While the trial is demonstrating positive trends in both efficacy and safety, which are the key criteria for consideration of conditional approval in Japan under the SAKIGAKE designation, we have concluded that is in the company's and our shareholders' best interest to suspend our enrollment efforts with the objective of minimizing the operational and financial burden that we have and continue to incur due to enrollment delays and the lack of visibility on time to completion.
Our near-term focus in Japan will be on securing a partner to complete the study by enrolling the 4 remaining no-option critical limb ischemia subjects, if deemed necessary, and/or to explore the possibility of submitting the existing data to the Japanese regulatory authorities under the SAKIGAKE designation.
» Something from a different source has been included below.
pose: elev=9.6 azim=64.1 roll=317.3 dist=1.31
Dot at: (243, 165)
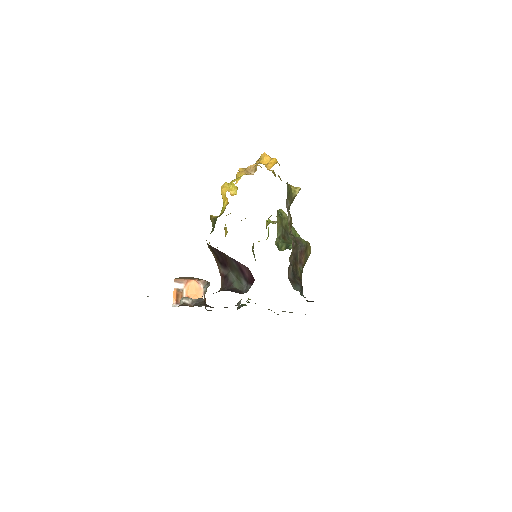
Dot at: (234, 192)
Now earlier this year, we reported that the United States Food and Drug Administration, the FDA, granted orphan designation to CLBS12 as a treatment for Buerger's disease. We very recently received a response from the FDA regarding our briefing document and questions about a potential CLBS12 development program in the United States for Buerger's disease.
The FDA's response has led us to believe that a clinical program of some size and cost would be required for the U.S. approval, especially since they felt that the existing data out of Japan would not be representative of the Buerger's disease patients in the United States.
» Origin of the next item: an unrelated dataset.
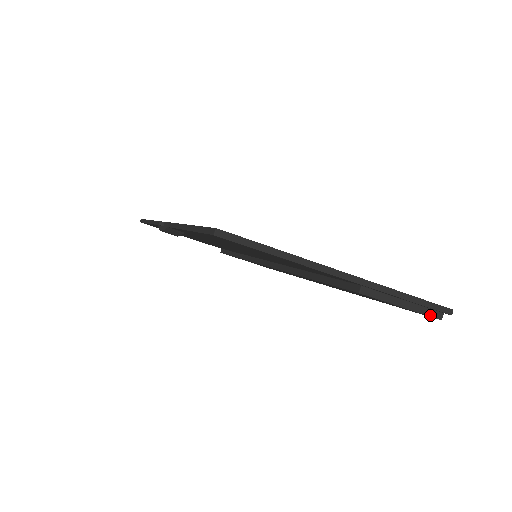
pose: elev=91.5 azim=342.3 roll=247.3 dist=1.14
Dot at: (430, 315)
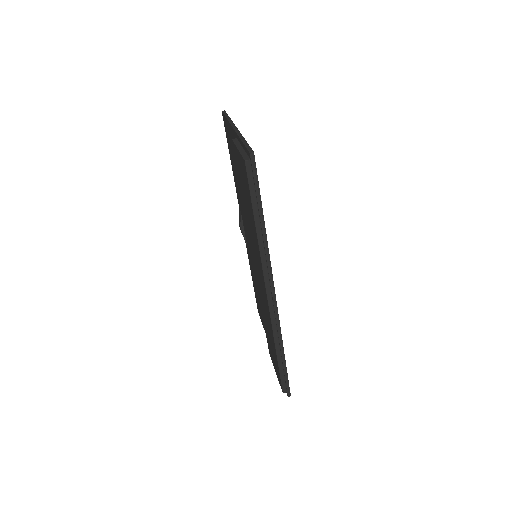
Dot at: (243, 156)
Based on that guidance from FDA, we have decided not to pursue the development of CLBS12 in Buerger's disease in the U.S. at this time.
Turning now to XOWNA, CLBS16, for the treatment of coronary microvascular disease, CMD. CMD is a disease that continues to be underdiagnosed and potentially afflicts millions annually, a vast majority of whom are female, with no current treatment options. The company is committed to raising awareness of this growing women's health crisis and finding an effective treatment.
In May of 2020, Caladrius announced the full data results from the ESCaPE-CMD trial at the Society for Cardiovascular Angiography and Interventions 2020 Scientific Sessions Virtual Conference, showing a highly statistically significant improvement in coronary flow reserve correlating with symptom relief for patients with CMD after a single intracoronary injection of XOWNA.
Subsequently, earlier this year, the company initiated and is currently treating patients in a rigorous Phase IIb clinical trial known as the FREEDOM trial, which to our knowledge, is the first controlled regenerative medicine trial in CMD in the United States.
The FREEDOM trial is a double-blind, randomized, placebo-controlled trial designed to assess the efficacy and safety of delivering autologous CD34 cells, our XOWNA product, to subjects with CMD and without obstructive coronary artery disease.
Investigator and potential subject response to the FREEDOM trial has been favorable. And while early enrollment in the trial proceeded as planned with the first patient treated in January of 2021, the impact of the COVID-19 pandemic in the United States has contributed to the general slowing of enrollment to date.
In an effort to accelerate enrollment, the company has expanded the number of participating investigational sites and modified the study protocol to broaden the array of available techniques acceptable for diagnosing CMD and thereby, opening trial participation to a much larger number of sites throughout the U.S.
This and other protocol amendments intended to facilitate enrollment were implemented in the latter part of the quarter after agreement with the FDA, and we will assess the impact of the protocol changes on enrollment in the coming months, at which time we expect to provide an update on enrollment feasibility and completion with final data expected approximately 6 months after last patient's last visit in the study.
Lastly and most recently, proposed development program for CLBS201 for the treatment of diabetic kidney disease, DKD. The company plans to initiate a Phase I open-label proof-of-concept trial evaluating CLBS201, a CD34-positive regenerative cell therapy for intrarenal artery administration in patients with DKD. Although still pre-dialysis, these patients exhibit rapidly progressing Stage IIIb disease.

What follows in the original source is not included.